++++ SUPPLIED DATA
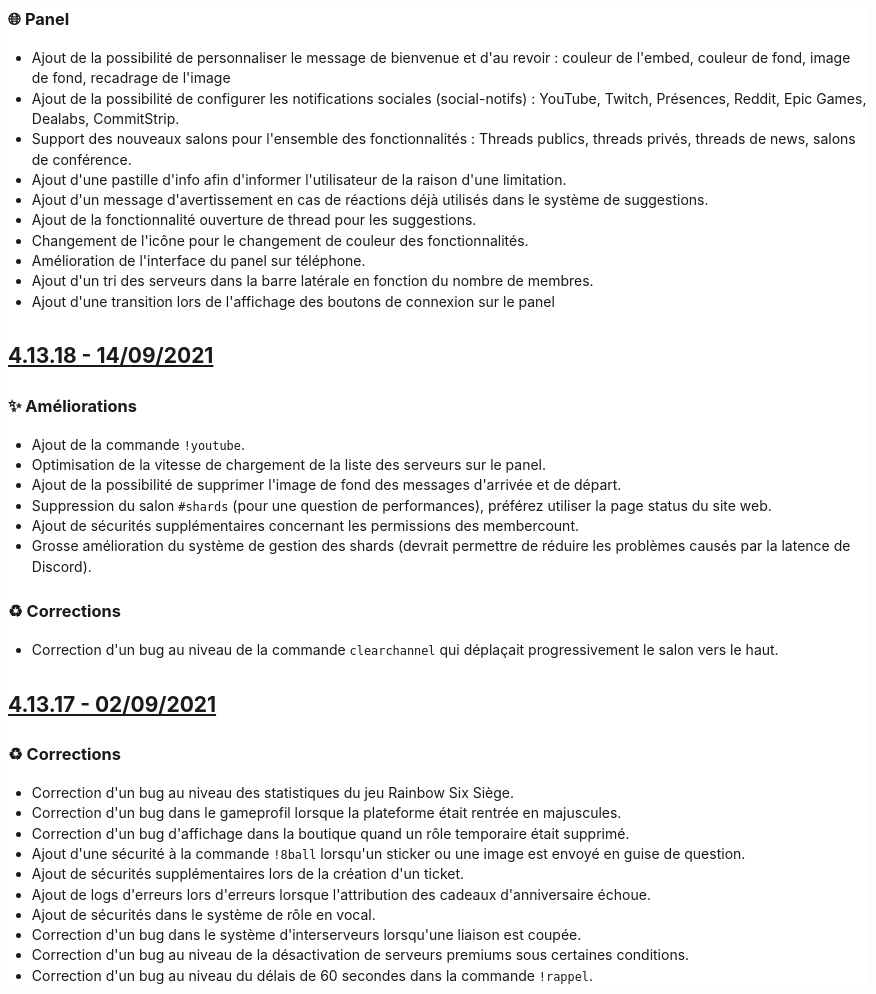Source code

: ### 🌐 Panel <a href="#panel" id="panel"></a>

* Ajout de la possibilité de personnaliser le message de bienvenue et d'au revoir : couleur de l'embed, couleur de fond, image de fond, recadrage de l'image
* Ajout de la possibilité de configurer les notifications sociales (social-notifs) : YouTube, Twitch, Présences, Reddit, Epic Games, Dealabs, CommitStrip.
* Support des nouveaux salons pour l'ensemble des fonctionnalités : Threads publics, threads privés, threads de news, salons de conférence.
* Ajout d'une pastille d'info afin d'informer l'utilisateur de la raison d'une limitation.
* Ajout d'un message d'avertissement en cas de réactions déjà utilisés dans le système de suggestions.
* Ajout de la fonctionnalité ouverture de thread pour les suggestions.
* Changement de l'icône pour le changement de couleur des fonctionnalités.
* Amélioration de l'interface du panel sur téléphone.
* Ajout d'un tri des serveurs dans la barre latérale en fonction du nombre de membres.
* Ajout d'une transition lors de l'affichage des boutons de connexion sur le panel

## [4.13.18 - 14/09/2021](https://discord.com/channels/422112414964908042/599942732559024138/887127715965177876) <a href="#4-13-18" id="4-13-18"></a>

### ✨ Améliorations <a href="#ameliorations" id="ameliorations"></a>

* Ajout de la commande `!youtube`.
* Optimisation de la vitesse de chargement de la liste des serveurs sur le panel.
* Ajout de la possibilité de supprimer l'image de fond des messages d'arrivée et de départ.
* Suppression du salon `#shards` (pour une question de performances), préférez utiliser la page status du site web.
* Ajout de sécurités supplémentaires concernant les permissions des membercount.
* Grosse amélioration du système de gestion des shards (devrait permettre de réduire les problèmes causés par la latence de Discord).

### ♻️ Corrections <a href="#corrections" id="corrections"></a>

* Correction d'un bug au niveau de la commande `clearchannel` qui déplaçait progressivement le salon vers le haut.

## [4.13.17 - 02/09/2021](https://discord.com/channels/422112414964908042/599942732559024138/882793415744581693) <a href="#4-13-17" id="4-13-17"></a>

### ♻️ Corrections <a href="#corrections" id="corrections"></a>

* Correction d'un bug au niveau des statistiques du jeu Rainbow Six Siège.
* Correction d'un bug dans le gameprofil lorsque la plateforme était rentrée en majuscules.
* Correction d'un bug d'affichage dans la boutique quand un rôle temporaire était supprimé.
* Ajout d'une sécurité à la commande `!8ball` lorsqu'un sticker ou une image est envoyé en guise de question.
* Ajout de sécurités supplémentaires lors de la création d'un ticket.
* Ajout de logs d'erreurs lors d'erreurs lorsque l'attribution des cadeaux d'anniversaire échoue.
* Ajout de sécurités dans le système de rôle en vocal.
* Correction d'un bug dans le système d'interserveurs lorsqu'une liaison est coupée.
* Correction d'un bug au niveau de la désactivation de serveurs premiums sous certaines conditions.
* Correction d'un bug au niveau du délais de 60 secondes dans la commande `!rappel`.
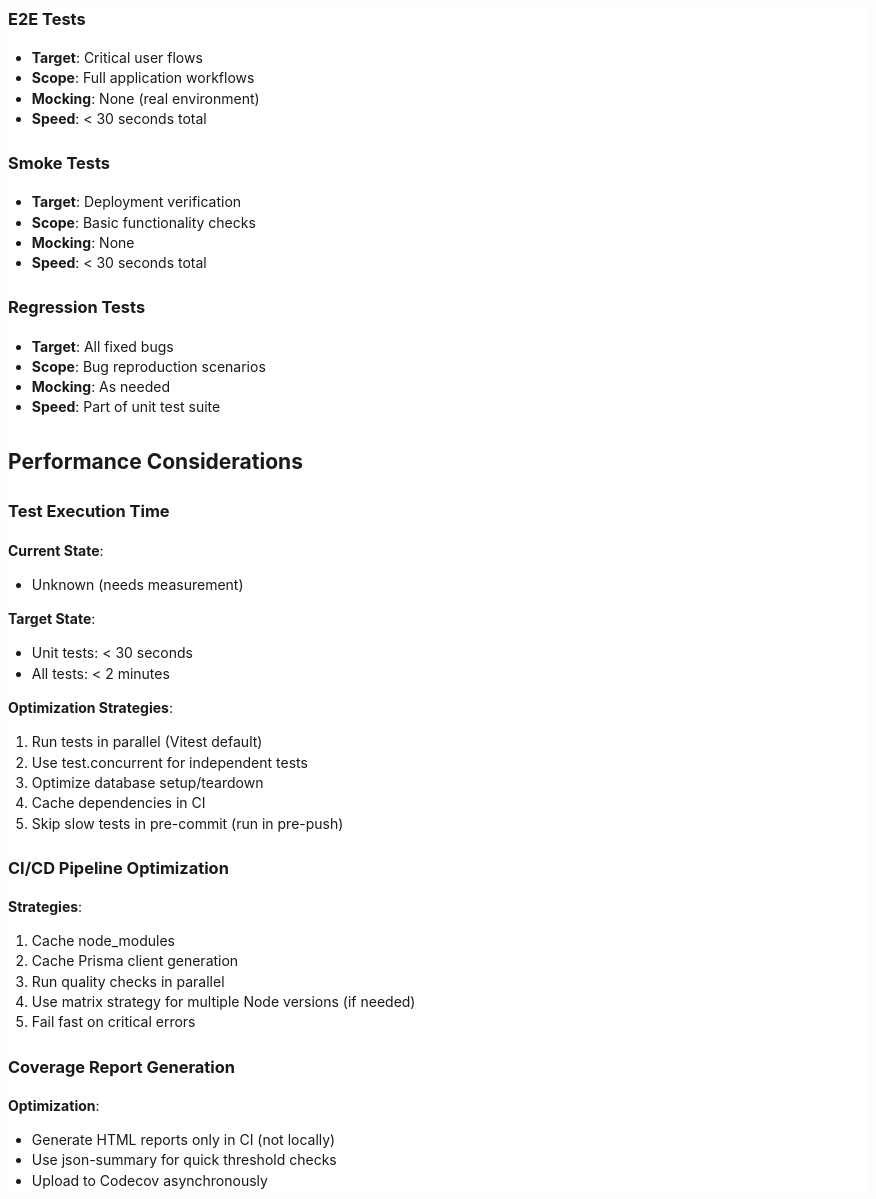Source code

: ### E2E Tests
- **Target**: Critical user flows
- **Scope**: Full application workflows
- **Mocking**: None (real environment)
- **Speed**: < 30 seconds total

### Smoke Tests
- **Target**: Deployment verification
- **Scope**: Basic functionality checks
- **Mocking**: None
- **Speed**: < 30 seconds total

### Regression Tests
- **Target**: All fixed bugs
- **Scope**: Bug reproduction scenarios
- **Mocking**: As needed
- **Speed**: Part of unit test suite

## Performance Considerations

### Test Execution Time

**Current State**:
- Unknown (needs measurement)

**Target State**:
- Unit tests: < 30 seconds
- All tests: < 2 minutes

**Optimization Strategies**:
1. Run tests in parallel (Vitest default)
2. Use test.concurrent for independent tests
3. Optimize database setup/teardown
4. Cache dependencies in CI
5. Skip slow tests in pre-commit (run in pre-push)

### CI/CD Pipeline Optimization

**Strategies**:
1. Cache node_modules
2. Cache Prisma client generation
3. Run quality checks in parallel
4. Use matrix strategy for multiple Node versions (if needed)
5. Fail fast on critical errors

### Coverage Report Generation

**Optimization**:
- Generate HTML reports only in CI (not locally)
- Use json-summary for quick threshold checks
- Upload to Codecov asynchronously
++++++++
EXERCISE OBJECTIVE:
List every line of the material that contains the word "lorsque".

RESULT BELOW:
* Correction d'un bug dans le gameprofil lorsque la plateforme était rentrée en majuscules.
* Ajout de logs d'erreurs lors d'erreurs lorsque l'attribution des cadeaux d'anniversaire échoue.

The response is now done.